I've found this book useful and thought-provoking -- for what it is: Clearly a labor of love by an expert in the Syriac language, and yet a work of only quite modest scholarship, with perhaps more of a spiritual appeal. Nonetheless, it should serve as a good source (1) of raw data on the language of, and interesting textual variations found in, the Syriac Peshitta version of Matthew's gospel; and (2) of general insights into the kinds of relations that can exist between a Near Eastern language and its unique modes of thought, as they apply to the reading of a biblical text.
HOWEVER, this volume also has a strong tendency to represent the language of its text (the Syriac of the Peshitta Matthew) simply as "Aramaic", and in particular as the language of Jesus; and not only so, but also as so nearly a direct source of "original" words and phrases, as used by Jesus (and/or by the gospel's author), that it can therefore reasonably be drawn upon to gain unique, reliable insights into what Jesus (or the author of Matthew) _actually_meant_ -- namely, insights which could not be gained from examining any Greek text, or translation based on a Greek text. There's a persistent and palpable sense given throughout, that the text should not really be viewed in the way one would normally view a translation. These notions are, to say the least, controversial ones in the scholarly world, and really ought to be presented as such up front.
Syriac is not your typical dialect of Aramaic (hence the practice in scholarly literature of calling it by this separate name). Not only does it use its own separate trio of scripts (one of which you'll have to learn to read this text, even if you already know either Hebrew, or even some other brand of Aramaic, such as the Biblical, Jewish Palestinian, or Christian Palestinian variety); but it also manifests some real idiosyncrasies in pronunciation, syntax, and vocabulary. For these reasons, it is contrary to widely-used scholarly convention to refer to this language simply as Aramaic (or for that matter even as Syrian Aramaic).

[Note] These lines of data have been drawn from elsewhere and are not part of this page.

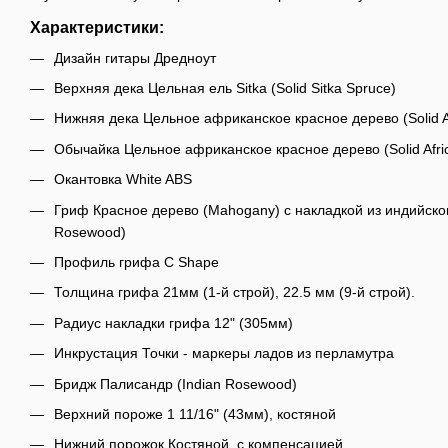
Характеристики:
Дизайн гитары Дредноут
Верхняя дека Цельная ель Sitka (Solid Sitka Spruce)
Нижняя дека Цельное африканское красное дерево (Solid A
Обычайка Цельное африканское красное дерево (Solid Afr
Окантовка White ABS
Гриф Красное дерево (Mahogany) с накладкой из индийског
Rosewood)
Профиль грифа C Shape
Толщина грифа 21мм (1-й строй), 22.5 мм (9-й строй).
Радиус накладки грифа 12" (305мм)
Инкрустация Точки - маркеры ладов из перламутра
Бридж Палисандр (Indian Rosewood)
Верхний пороже 1 11/16" (43мм), костяной
Нижний порожок Костяной, с компенсацией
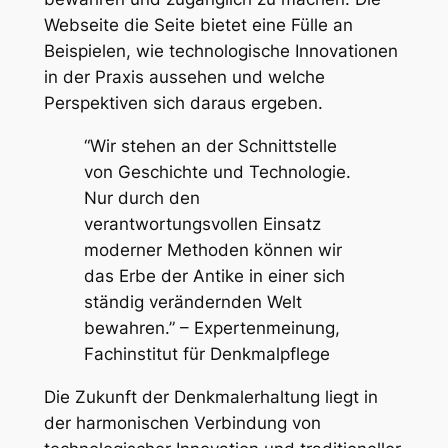
Webseite die Seite bietet eine Fülle an
Beispielen, wie technologische Innovationen
in der Praxis aussehen und welche
Perspektiven sich daraus ergeben.
“Wir stehen an der Schnittstelle
von Geschichte und Technologie.
Nur durch den
verantwortungsvollen Einsatz
moderner Methoden können wir
das Erbe der Antike in einer sich
ständig verändernden Welt
bewahren.” – Expertenmeinung,
Fachinstitut für Denkmalpflege
Die Zukunft der Denkmalerhaltung liegt in
der harmonischen Verbindung von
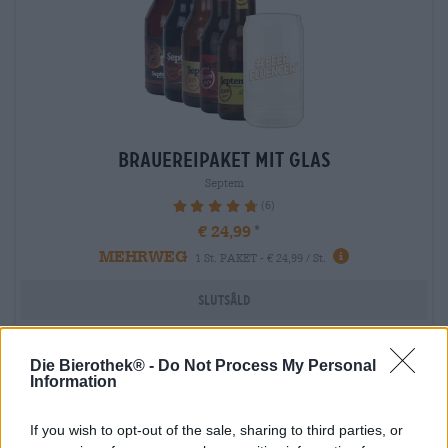
brauereipaket mit glas
Septem
(6)
96.67%
€ 24,99
MEHRWEG
1 St. PAKET - € 24,99 / St.
Slutsåld
Fränkische
Die Bierothek® -
Do Not Process My Personal
Braukunst
Information
If you wish to opt-out of the sale, sharing to third parties, or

There may be cultural and religious sensibilities involved in this choice of presentation, which one would by no means wish to offend; still, the potential buyer should be aware that outside of a certain religious tradition, it is highly unusual to lump Syriac together with other dialects of Aramaic. It is possibly for similar reasons that the Syriac of the Peshitta Bible is looked upon here as the language of Jesus. Again, while as a cherished belief (and one that is not entirely outside the realm of possibility) it should be respected, on the other hand the reader has the right to know that few scholars would find this plausible. While perhaps the greatest number of scholars -- in a field where there is much debate -- do accept that some form of Aramaic was most probably the native language of Jesus, few of them would regard the language of Christians living not in Palestine, but in Syria, and at a considerably later time, as the likely choice. This alone should raise concern, should one find oneself inclined to look here for the much sought-after _ipsissima_verba_ (exact words) of Jesus. But in fact, the Peshitta text of Matthew -- which is not the earliest Syriac version we have -- is in widespread scholarly opinion most likely to have originated in a very complex synthesis of translations from multiple _Greek_ texts (of Matthew and the other canonical gospels). (We cannot know if there may also have been some independent Western Aramaic tradition drawn upon in producing the Syriac versions; but what is almost certain is that known Greek texts have served as their principal sources.)
Hence, the lessons which one can learn, from the explanations Dr. Errico painstakingly provides for selected Syriac expressions, are of a very general type: Narrowly viewed, they introduce us to the interpretive approach of Syrian Christians toward their own unique biblical text; or perhaps, viewed more broadly, they illustrate the sort of pitfalls one who is inexperienced in Near Eastern thought may encounter in approaching a narrative which was born in a Semitic world, and in some sense exported from it into ours.